Evidence of calcification was noted in four cases at a mean interval of 4 months after injury. These deposits, seen mostly in deep stroma, could either be residual calcium deposits after lime injury or the calcification of soaps as observed in certain animal experiments. It is however beyond the scope of this study to confirm the nature of the residual amphophilic deposits in the ocular tissues after chemical burns.

Evidence of residual amniotic membrane in the excised pannus noted in 42% (5 of 12) patients who received AMG is an interesting finding. Although we did not use any specific marker to detect the AMG, the morphological appearance of the pale PAS-positive, Alcian blue-positive elongated structure surrounded by neutrophilic infiltrates was highly suggestive of residual AMG. We also noted that there was greater evidence of residual AMG on the corneal surface than on the conjunctival surface; this suggests that the conjunctival dissolution of the membrane is faster than in the corneal region.
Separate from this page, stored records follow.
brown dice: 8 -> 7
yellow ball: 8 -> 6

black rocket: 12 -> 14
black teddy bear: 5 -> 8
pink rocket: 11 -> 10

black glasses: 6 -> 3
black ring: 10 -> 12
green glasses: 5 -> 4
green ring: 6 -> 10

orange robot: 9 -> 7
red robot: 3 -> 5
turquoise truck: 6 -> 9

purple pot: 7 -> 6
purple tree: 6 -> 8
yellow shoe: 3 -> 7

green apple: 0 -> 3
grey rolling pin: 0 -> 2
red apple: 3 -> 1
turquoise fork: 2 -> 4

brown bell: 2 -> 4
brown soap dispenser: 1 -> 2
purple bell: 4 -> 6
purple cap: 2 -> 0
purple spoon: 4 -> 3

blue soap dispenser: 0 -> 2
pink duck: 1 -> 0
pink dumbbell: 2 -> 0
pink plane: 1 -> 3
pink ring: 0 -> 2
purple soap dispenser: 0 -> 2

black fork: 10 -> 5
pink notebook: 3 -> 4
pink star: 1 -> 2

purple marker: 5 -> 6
This is not only of academic interest, but could have long-term implications on the use of cultured epithelium using amniotic membrane as a carrier. Long-term follow-up of these patients, histologic study of the excised tissues, and keratoplasty specimens could help us understand the rate of dissolution of this membrane in the cornea.

Chemical burns invariably cause damage to the surface epithelium as well as to the stromal matrix. The persistence of active fibroblasts in some of the tissues is a proof of ongoing stromal changes, long after the primary damage from chemical burns. The initial influx of polymorphonuclear cells and direct damage of the stromal matrix and fibroblasts could possibly trigger off a vicious cycle of inflammation, wound repair, and fibrosis, thus masking specific changes, if any, of the primary insult.

In summary, alkali burns are the commonest cause of severe LSCD, producing long-standing and persistent changes like epithelial hyperplasia, fibrosis, and inflammation over the ocular surface. Amniotic membrane if used in ocular surface reconstruction could persist for long periods within the corneal pannus. Goblet cells on cornea confirm the diagnosis of LSCD, but their absence does not rule out LSCD, and correlates with prolonged interval and squamous metaplasia of the entire surface in such cases.